What the task requires: Could you reproduce the records below verbatim, from the first one through the line holding "A plano: plano -> taken", with both ends included?

Entries:
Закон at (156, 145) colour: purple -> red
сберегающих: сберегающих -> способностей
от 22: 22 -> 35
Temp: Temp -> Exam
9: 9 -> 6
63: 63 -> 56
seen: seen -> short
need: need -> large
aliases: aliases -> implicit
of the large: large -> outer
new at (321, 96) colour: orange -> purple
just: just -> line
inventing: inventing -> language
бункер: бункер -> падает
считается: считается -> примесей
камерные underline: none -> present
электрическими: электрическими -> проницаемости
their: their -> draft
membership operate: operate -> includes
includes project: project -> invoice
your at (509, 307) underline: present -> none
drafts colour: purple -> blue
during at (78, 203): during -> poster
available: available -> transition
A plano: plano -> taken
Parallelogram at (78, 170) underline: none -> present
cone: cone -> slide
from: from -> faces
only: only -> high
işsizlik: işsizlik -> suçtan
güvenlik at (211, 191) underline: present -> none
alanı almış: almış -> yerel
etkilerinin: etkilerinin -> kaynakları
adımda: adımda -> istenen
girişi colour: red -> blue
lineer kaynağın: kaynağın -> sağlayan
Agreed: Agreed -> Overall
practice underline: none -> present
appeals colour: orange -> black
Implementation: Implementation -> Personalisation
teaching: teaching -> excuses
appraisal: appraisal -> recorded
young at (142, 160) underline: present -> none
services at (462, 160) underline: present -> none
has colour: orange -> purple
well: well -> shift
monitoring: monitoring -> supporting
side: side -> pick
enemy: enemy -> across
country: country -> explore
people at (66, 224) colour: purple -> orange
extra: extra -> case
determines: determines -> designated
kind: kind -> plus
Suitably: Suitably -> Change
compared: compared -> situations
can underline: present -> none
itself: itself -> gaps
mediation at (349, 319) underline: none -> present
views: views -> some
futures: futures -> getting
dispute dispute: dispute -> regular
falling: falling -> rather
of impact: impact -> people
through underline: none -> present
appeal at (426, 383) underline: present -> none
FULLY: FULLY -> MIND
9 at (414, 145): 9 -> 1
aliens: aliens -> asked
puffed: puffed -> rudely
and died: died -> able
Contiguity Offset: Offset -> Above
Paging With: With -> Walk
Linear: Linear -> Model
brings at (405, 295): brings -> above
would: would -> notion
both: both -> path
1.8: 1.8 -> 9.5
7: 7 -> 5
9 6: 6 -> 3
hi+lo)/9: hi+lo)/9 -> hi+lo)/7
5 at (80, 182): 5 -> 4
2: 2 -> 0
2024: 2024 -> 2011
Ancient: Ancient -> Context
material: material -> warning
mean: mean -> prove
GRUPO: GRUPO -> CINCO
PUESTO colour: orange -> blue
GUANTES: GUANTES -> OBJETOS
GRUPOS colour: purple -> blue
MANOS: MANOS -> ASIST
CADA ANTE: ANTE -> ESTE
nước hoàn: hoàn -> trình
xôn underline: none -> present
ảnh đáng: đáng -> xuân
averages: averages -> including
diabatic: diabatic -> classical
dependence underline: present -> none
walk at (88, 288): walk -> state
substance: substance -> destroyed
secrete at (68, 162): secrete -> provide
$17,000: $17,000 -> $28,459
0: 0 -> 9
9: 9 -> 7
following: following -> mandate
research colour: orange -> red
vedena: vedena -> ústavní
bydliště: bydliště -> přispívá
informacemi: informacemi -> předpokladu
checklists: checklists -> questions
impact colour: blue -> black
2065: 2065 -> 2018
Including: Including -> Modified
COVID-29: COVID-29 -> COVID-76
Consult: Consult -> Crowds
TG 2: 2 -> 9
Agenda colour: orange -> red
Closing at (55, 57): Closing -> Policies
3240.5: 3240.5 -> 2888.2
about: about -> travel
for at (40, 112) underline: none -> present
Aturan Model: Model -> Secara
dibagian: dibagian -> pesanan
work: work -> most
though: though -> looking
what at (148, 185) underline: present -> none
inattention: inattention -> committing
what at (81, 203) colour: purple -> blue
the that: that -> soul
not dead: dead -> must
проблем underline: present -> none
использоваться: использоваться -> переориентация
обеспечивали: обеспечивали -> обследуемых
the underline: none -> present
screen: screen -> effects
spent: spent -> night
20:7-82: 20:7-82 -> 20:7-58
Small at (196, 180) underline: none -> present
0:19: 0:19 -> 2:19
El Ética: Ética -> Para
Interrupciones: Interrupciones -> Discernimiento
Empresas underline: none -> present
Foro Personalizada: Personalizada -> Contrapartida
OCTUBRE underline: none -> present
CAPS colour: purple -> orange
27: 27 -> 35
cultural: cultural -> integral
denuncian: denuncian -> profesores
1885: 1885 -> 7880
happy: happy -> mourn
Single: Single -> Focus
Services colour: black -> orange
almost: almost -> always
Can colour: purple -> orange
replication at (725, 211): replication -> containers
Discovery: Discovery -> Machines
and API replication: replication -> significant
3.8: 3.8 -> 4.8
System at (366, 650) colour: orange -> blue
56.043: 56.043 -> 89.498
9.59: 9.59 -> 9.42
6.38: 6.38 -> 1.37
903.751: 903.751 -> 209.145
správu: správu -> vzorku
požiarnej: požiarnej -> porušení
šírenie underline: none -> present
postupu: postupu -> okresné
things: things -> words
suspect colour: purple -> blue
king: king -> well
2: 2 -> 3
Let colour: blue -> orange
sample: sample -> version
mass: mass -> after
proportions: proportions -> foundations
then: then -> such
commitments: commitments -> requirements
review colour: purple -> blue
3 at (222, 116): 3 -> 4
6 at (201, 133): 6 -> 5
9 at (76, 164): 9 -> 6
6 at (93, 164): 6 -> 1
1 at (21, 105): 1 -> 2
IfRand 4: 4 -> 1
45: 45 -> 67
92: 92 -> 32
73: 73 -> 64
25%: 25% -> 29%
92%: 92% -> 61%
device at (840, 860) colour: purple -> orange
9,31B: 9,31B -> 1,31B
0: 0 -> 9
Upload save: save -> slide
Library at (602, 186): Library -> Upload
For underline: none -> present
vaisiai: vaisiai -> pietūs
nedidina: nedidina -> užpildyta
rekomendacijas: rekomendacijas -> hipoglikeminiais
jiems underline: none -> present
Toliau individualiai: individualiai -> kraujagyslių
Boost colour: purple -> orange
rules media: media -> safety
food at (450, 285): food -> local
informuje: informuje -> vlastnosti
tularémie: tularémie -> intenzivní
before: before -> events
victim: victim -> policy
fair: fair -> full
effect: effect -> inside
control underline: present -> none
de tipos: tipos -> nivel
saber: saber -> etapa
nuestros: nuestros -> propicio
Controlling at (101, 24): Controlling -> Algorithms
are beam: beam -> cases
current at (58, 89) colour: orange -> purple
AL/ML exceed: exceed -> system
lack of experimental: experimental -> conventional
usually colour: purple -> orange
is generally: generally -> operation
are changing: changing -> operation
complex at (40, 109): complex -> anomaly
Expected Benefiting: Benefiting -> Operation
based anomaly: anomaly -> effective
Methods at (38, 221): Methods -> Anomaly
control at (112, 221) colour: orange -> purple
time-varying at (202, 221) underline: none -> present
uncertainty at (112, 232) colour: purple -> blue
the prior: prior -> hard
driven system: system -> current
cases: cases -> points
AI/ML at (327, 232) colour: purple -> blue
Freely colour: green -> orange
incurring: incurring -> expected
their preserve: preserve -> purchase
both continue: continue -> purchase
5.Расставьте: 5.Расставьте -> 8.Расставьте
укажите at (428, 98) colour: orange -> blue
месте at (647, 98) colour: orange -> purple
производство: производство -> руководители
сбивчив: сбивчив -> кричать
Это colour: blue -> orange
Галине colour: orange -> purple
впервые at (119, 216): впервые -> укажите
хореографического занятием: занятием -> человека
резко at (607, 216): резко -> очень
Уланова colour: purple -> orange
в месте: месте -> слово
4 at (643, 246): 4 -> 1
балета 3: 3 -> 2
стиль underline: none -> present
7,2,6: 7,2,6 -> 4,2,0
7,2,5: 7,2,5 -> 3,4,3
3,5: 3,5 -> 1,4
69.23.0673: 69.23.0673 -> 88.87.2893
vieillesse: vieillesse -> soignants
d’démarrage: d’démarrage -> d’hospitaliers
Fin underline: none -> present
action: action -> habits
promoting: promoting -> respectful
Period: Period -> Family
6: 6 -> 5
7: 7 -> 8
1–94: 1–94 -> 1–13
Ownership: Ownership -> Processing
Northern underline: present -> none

Response to the exercise:
Закон at (156, 145) colour: purple -> red
сберегающих: сберегающих -> способностей
от 22: 22 -> 35
Temp: Temp -> Exam
9: 9 -> 6
63: 63 -> 56
seen: seen -> short
need: need -> large
aliases: aliases -> implicit
of the large: large -> outer
new at (321, 96) colour: orange -> purple
just: just -> line
inventing: inventing -> language
бункер: бункер -> падает
считается: считается -> примесей
камерные underline: none -> present
электрическими: электрическими -> проницаемости
their: their -> draft
membership operate: operate -> includes
includes project: project -> invoice
your at (509, 307) underline: present -> none
drafts colour: purple -> blue
during at (78, 203): during -> poster
available: available -> transition
A plano: plano -> taken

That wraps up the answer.